Her younger brother Kiowa, a Year 9 student at Dilworth School, says it's hard to concentrate sitting at the dining table with Cheyenne and their dad Jacques Beukman, who is working from home.
"You get distracted by things and go off task easily," he says.
High expectations
Hood found that another big turn-off for students was teachers who didn't set high expectations, didn't check that work was being done, and didn't provide feedback.
"Maintaining high expectations and holding students accountable for meeting these expectations was critical for maintaining students' motivation and engagement and facilitating learning," she found.
"Providing regular formative assessment and feedback that was connected to the expectations set by the teacher was crucial for motivation and engagement as well as for ongoing learning."
'I have been more clear'
Benjamin Houghton, 11, is doing much better in the second lockdown than he did in the first because now he knows what's expected of him.
"In the first lockdown I feel it was harder to learn.
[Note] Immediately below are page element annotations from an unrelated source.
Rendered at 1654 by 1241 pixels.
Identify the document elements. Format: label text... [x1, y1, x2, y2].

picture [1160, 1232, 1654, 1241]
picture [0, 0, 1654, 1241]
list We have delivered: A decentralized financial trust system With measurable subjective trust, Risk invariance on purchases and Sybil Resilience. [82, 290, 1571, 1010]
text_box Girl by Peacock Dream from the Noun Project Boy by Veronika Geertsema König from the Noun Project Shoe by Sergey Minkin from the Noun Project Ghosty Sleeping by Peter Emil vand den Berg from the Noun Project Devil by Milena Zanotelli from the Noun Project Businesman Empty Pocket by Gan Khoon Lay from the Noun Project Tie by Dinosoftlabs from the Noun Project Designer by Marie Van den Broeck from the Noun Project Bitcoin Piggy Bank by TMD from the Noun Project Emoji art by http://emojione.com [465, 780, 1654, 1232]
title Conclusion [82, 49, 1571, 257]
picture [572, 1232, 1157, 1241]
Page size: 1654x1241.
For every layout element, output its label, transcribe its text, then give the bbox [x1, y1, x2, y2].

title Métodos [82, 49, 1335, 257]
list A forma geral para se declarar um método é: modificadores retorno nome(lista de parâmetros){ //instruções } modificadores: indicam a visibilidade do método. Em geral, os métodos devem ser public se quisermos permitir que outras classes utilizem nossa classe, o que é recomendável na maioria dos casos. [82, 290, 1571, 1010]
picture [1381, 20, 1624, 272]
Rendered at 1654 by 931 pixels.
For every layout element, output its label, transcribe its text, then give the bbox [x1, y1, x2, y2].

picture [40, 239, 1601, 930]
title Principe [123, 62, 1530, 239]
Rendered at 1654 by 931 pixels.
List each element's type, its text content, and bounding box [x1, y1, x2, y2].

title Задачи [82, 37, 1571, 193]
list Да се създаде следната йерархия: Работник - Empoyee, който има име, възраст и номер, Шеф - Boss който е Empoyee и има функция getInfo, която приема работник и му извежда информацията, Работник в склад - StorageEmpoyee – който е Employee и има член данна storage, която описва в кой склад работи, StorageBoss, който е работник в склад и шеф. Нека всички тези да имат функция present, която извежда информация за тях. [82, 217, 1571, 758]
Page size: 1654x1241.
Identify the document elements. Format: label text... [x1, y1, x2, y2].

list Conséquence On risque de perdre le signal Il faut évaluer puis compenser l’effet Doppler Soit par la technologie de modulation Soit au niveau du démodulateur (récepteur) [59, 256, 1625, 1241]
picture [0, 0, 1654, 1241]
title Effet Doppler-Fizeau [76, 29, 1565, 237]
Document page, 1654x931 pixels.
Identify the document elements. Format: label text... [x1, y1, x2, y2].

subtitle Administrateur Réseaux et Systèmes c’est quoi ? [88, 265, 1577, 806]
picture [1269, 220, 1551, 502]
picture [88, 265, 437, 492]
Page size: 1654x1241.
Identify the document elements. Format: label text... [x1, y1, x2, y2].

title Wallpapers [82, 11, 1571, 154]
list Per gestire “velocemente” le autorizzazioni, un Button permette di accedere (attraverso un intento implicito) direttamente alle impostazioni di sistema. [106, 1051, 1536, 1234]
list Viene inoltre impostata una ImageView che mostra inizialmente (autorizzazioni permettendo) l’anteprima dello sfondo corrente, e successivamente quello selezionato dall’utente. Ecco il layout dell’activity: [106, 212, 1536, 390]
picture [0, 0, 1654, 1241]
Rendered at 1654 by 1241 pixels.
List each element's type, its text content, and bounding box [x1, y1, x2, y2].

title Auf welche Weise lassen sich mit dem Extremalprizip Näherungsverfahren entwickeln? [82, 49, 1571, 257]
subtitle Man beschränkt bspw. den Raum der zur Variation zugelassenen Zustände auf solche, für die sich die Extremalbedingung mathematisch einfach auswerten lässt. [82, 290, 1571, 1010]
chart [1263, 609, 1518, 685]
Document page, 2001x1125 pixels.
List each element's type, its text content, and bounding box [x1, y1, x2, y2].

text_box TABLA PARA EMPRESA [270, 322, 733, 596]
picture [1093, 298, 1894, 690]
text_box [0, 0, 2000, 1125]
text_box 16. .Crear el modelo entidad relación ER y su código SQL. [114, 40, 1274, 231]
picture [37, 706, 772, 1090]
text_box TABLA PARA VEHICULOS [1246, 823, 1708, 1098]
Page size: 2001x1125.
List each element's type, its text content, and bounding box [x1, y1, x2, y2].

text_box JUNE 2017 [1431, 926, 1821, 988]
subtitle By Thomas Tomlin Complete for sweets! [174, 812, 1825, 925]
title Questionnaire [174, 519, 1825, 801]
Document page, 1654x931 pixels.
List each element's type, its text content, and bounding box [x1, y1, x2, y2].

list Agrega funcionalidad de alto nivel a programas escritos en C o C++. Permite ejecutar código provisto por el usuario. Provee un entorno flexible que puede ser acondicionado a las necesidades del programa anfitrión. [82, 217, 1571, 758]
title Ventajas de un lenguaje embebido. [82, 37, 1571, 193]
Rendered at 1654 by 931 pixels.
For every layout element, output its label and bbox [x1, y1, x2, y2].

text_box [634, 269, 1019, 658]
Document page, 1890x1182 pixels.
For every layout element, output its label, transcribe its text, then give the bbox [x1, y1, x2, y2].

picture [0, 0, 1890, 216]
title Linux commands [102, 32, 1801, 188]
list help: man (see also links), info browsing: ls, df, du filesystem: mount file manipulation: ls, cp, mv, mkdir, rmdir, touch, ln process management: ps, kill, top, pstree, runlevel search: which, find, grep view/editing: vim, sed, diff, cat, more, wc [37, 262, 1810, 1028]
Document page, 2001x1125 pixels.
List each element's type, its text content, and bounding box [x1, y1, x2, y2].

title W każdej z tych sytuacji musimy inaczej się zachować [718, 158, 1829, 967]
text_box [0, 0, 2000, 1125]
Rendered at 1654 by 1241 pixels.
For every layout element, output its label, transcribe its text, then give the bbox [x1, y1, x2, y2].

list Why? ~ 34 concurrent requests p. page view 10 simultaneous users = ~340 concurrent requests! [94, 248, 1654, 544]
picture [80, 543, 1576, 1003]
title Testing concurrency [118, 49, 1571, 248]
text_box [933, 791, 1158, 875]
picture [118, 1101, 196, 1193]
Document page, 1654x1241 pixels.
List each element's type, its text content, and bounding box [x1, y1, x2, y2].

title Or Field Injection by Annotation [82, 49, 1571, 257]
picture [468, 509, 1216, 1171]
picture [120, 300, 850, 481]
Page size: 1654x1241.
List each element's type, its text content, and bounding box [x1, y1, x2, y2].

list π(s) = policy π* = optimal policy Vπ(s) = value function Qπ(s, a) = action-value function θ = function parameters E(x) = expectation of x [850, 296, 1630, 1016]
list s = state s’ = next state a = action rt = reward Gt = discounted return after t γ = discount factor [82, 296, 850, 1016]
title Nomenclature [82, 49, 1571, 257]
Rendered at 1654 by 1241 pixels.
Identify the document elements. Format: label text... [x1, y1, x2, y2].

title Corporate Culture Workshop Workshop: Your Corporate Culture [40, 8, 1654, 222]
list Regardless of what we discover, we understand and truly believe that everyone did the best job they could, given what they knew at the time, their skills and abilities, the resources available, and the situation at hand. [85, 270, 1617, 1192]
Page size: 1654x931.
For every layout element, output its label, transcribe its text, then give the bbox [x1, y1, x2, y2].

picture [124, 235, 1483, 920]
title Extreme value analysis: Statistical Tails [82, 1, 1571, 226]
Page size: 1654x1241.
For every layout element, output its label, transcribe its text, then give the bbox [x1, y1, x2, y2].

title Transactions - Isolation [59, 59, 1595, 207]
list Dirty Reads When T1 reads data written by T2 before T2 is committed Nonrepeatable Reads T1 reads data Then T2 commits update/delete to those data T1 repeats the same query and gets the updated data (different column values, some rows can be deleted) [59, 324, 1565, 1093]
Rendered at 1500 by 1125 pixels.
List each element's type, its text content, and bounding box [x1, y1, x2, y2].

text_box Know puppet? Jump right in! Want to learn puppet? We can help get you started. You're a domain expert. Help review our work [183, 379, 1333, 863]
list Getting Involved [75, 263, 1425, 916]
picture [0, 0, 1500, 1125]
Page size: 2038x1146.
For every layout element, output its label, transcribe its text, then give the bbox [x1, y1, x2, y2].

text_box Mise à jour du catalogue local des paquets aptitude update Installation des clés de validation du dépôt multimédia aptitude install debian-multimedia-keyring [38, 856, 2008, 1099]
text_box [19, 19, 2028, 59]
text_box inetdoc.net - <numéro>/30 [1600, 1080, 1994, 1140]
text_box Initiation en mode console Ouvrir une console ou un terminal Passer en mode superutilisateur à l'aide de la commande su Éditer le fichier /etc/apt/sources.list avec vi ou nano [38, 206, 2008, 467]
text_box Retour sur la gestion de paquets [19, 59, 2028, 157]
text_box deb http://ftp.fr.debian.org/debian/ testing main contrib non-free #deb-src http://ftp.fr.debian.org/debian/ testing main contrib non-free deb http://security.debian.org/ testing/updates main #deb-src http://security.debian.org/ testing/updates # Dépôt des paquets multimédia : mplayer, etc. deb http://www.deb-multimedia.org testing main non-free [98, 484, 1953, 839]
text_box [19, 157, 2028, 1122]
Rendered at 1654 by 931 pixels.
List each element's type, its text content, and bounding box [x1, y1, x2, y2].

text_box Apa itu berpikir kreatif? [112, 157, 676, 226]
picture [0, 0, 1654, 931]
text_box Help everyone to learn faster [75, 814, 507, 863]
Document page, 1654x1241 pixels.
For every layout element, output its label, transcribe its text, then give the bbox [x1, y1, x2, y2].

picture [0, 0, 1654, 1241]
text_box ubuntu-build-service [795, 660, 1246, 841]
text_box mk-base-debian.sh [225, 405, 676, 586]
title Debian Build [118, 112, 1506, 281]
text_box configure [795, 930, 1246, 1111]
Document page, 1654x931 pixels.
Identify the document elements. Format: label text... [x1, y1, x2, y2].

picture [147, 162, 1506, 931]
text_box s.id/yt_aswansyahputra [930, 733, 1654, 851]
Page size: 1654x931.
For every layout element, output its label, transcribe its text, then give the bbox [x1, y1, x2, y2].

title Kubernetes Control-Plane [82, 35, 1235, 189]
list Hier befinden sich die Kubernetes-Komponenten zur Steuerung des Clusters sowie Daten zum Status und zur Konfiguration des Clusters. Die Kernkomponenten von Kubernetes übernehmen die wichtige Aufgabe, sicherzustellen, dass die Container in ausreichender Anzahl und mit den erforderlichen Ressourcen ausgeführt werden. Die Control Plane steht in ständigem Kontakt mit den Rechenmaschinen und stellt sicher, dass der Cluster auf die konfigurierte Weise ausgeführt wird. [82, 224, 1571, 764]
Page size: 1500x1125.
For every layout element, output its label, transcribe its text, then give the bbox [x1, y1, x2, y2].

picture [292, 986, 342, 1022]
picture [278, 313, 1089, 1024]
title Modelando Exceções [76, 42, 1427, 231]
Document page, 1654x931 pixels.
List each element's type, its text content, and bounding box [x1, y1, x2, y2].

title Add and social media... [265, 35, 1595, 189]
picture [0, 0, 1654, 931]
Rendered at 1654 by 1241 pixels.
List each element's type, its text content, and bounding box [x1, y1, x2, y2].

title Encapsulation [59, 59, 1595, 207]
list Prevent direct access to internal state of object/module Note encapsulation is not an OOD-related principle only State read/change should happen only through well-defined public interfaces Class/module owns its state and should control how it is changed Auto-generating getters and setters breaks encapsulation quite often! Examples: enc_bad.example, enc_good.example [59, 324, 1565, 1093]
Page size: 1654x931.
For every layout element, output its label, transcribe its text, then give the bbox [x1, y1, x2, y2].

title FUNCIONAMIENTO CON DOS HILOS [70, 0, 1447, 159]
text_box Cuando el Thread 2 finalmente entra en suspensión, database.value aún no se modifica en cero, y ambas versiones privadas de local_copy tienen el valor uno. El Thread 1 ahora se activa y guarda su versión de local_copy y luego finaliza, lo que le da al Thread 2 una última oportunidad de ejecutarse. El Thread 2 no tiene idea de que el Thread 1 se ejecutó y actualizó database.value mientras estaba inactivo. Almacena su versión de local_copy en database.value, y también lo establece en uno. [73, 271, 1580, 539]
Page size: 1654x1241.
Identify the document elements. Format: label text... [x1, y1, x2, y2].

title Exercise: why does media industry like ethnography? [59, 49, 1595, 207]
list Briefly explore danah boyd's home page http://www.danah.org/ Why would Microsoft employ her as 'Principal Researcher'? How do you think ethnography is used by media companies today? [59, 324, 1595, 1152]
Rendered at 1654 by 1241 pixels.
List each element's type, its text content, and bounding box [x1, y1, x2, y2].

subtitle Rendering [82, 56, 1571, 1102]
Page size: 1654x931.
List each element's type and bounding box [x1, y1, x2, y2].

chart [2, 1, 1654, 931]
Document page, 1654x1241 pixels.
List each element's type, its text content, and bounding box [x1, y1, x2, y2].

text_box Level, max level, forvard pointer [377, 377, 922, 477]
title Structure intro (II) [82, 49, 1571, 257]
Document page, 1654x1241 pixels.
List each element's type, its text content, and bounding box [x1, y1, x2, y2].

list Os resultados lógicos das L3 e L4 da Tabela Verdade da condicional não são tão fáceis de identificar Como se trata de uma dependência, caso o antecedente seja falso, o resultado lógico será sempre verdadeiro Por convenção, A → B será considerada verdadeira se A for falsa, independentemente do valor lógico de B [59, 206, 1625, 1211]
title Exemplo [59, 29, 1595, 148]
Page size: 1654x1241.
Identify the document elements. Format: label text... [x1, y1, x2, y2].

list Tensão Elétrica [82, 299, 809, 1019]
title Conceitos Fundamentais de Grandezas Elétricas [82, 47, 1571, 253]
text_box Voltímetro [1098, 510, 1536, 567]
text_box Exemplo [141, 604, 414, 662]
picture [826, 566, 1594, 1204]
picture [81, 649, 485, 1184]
We had never done it before," he says.
"Then in the second lockdown I felt, because we know what to do, most of us had an easier schedule."
His mum Charlotte Houghton says her eldest son Finn, 13, "did an awful lot of work" and did okay the first time, but Benjamin and his younger brother Anders, 8, quickly lost interest.
"By about Day 4 they were totally disengaged and I couldn't get them to do anything," she says.
"I managed to make them do one or two tasks, but they did it without much joy and I had to squeeze it out of them."
This time she has taken a different tack.
"They have been reasonably good about engaging with their work this time. I have been more clear about what I expect them to do in a day," she says.
"I mainly require them to do their maths and maybe their writing and reading."
Can we do better?
Some lessons are obvious. Clearly the Government is still only part-way to ensuring that every student has a computer and internet access.
The Greater Christchurch Schools Network, a charitable trust trying to "bridge the digital divide" in Christchurch, says schools should "engage more with charities, funding bodies and the government agencies" to get computers and internet for their families.
Beyond that, Hood sees lessons from the lockdown for the way we do schooling in normal times, including getting the right balance between "explicit instruction" and letting students drive their own learning.
"Sometimes explicit instruction is seen as the teacher at the front delivering information. That's not what it's about," she says.
"It can be an incredibly interactive and collaborative process - teachers constantly checking on their students' understanding, making sure that the students are questioning what they are learning, so creating that questioning and dialogue."
Her report also suggests we need to balance the drive for each school to develop its own "local curriculum" against the need for a more consistent national curriculum backed up by good learning resources.
"Because we don't have a lot of consistency in how the curriculum is applied in different school settings, it's incredibly hard to share resources across schools," she says.
"While I think some degree of local curriculum is important, and being able to match the curriculum to the students in your school is important, it raises some quite big questions that become a question of equity, because students in different schools are getting access to very different knowledge and very different learning experiences."